Homeowner Associations, or HOA, are non-profit organizations that provide the upkeep of communities around the country. Approximately one of every five Americans is subject to pay monthly HOA fees and is under strict rules and regulations. Associations charge mandatory fees for upkeep costs, and often times homeowners can also be charged fees for the violations of rules. Borrowers living within such communities are subject to HOA regulations, and corresponding Covenants, Conditions and Restrictions (CC&Rs).
If you fail to pay the monthly fees and/or special assessments appointed by your HOA, in most cases, a lien will be attached to your property. In certain states, this lien is given a “superior lien” status, meaning the home is in great danger of foreclosure. It’s scary to think that at one point, you can be foreclosed on by an organization other than your mortgage lender.
When you purchase a property, any borrower who needs financing will obtain a first mortgage, which is recorded with the county and given first-lien priority. In many cases, borrowers choose to take out a second mortgage loan, which is later recorded and becomes the second lien (i.e. junior lien).
The purpose of lien priority is to determine which debt will be paid off first in the event of a bank repossession, or foreclosure. In today’s economy, especially when a home is underwater (meaning that you owe more on the mortgage(s) than the home is worth) the proceeds from the foreclosure will first go to the priority lien holder, or the first mortgage that was recorded.
The Homeowners Associations may file an assessment lien against a home if the borrower has become delinquent on their monthly dues and/or special assessments. Once the HOA’s Declaration of Covenants, Conditions, and Restrictions (CC&Rs) is recorded, generally the assessment lien will be immediately attached to the home. Typically, the CC&Rs will contain certain language that states the lien is not superior to the first mortgage, or that it’s subordinate to the first lien. In most cases, the HOA lien will be held as a junior lien, which is subject to state laws.
Pursuant to state statute, the Homeowners Association may file a “super lien,” or lien that is given priority over the senior mortgage holder. Very similar to a property tax lien or mechanics lien, if a property is foreclosed on due to unpaid dues the super lien will be paid off first from the proceeds of the sale.

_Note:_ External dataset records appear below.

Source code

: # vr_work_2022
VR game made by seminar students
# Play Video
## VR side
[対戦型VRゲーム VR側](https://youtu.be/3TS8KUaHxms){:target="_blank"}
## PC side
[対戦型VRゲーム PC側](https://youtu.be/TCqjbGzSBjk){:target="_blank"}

Only Certain States Allow Super Lien Status on Delinquent HOA Assessments
There are only about twenty states across the country that give Homeowners Associations the power to file a super lien in the event of default. In Colorado, if a borrower has fallen behind more than six months on their HOA dues, the Association can file a super lien and will have priority over the first mortgage holder (refer to Colorado Revised Statute § 38-33.3-316). And in Nevada, HOA can obtain super lien status once the borrower has become nine months past due on assessments (citing Nevada Rev. Stat. § 116.3116).
If the HOA decides to initiate foreclosure proceedings to collect on the arrears, not only do they collect the amount owed, it also eliminates any additional liens attached to the property. However, for the mortgage holder to protect their interests in the home, the lender will often pay off the lien amount to preserve their first-lien holder position and stop the foreclosure.